The latest infuriating example is the case of the Greek-American businessman Merkourios (Mike) Angeliades, who made a serious investment in the Golf – North Afantou property in Rhodes, during the Samaras government, and who, meanwhile, developed plans to invest a total of 400 million dollars to develop the property.
The master plan, legal fees, etc. alone must have cost him a considerable amount of money during this time.
Yet, now comes this government, namely the Archaeological Service, post-hoc, and characterizes the property as an archaeological site.
In other words, they are radically changing the terms under which Angeliades made the investment.
For besides altering the building potential of the property, it also means years of delays, for those who are aware of the pace at which the Archaeological Service works.
Naturally Angeliades is furious: Here is part of the statement he made to this newspaper:
“I want the area just as it was when I purchased it. Just as it was. The way it was when I bought it, just as it was then, when I put my money on it and made plans to invest 400 million. If they change it, I don’t want it. I will depart… What should I stay and do there? With a government that can’t communicate with each other?”
So that’s that, in regards to the loudmouthed declarations about attracting investments in Greece.

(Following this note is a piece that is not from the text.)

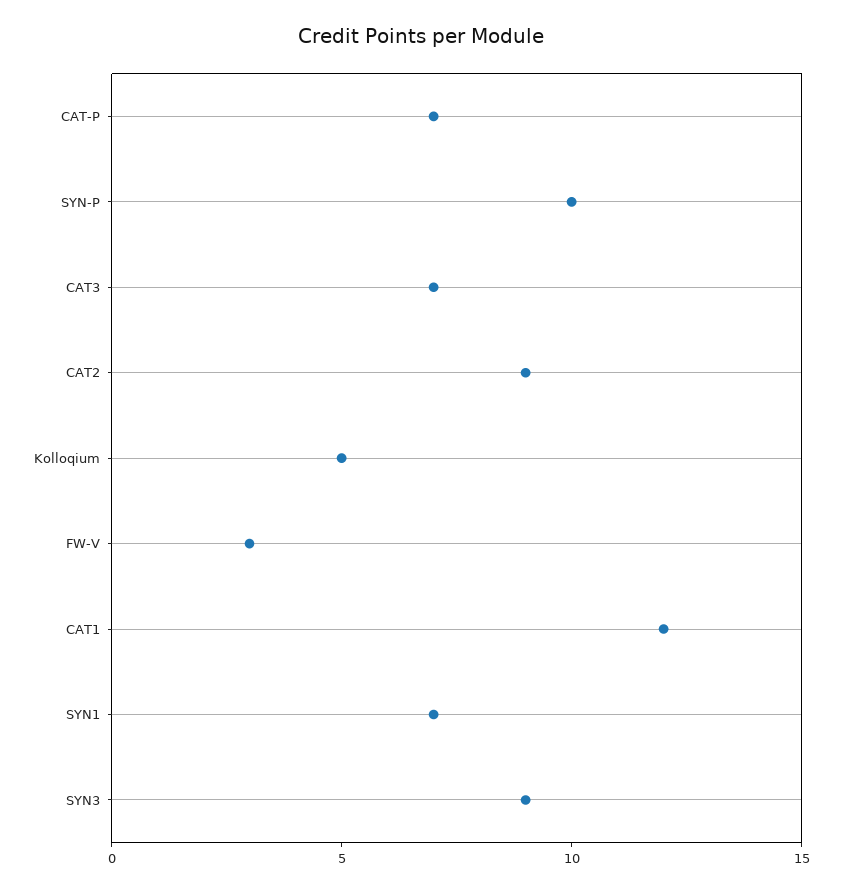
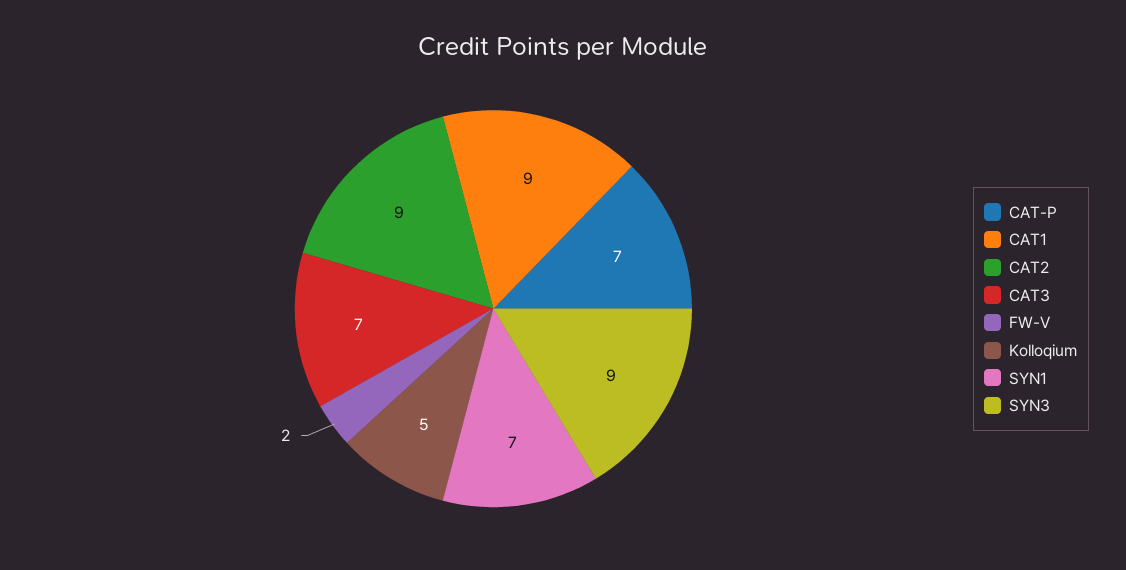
SYN-P: 10 -> none
FW-V: 3 -> 2
CAT1: 12 -> 9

However, until they change that outdated mindset, until the word profit becomes a widely accepted notion, as it is in Western countries, until they manage to “communicate with each other” in the government, they will continue to provoke ridicule when speaking of investments to the expatriate community.
And the Greek people, those whom they are supposed to be serving, they are the ones who are paying the price of this stupid behavior.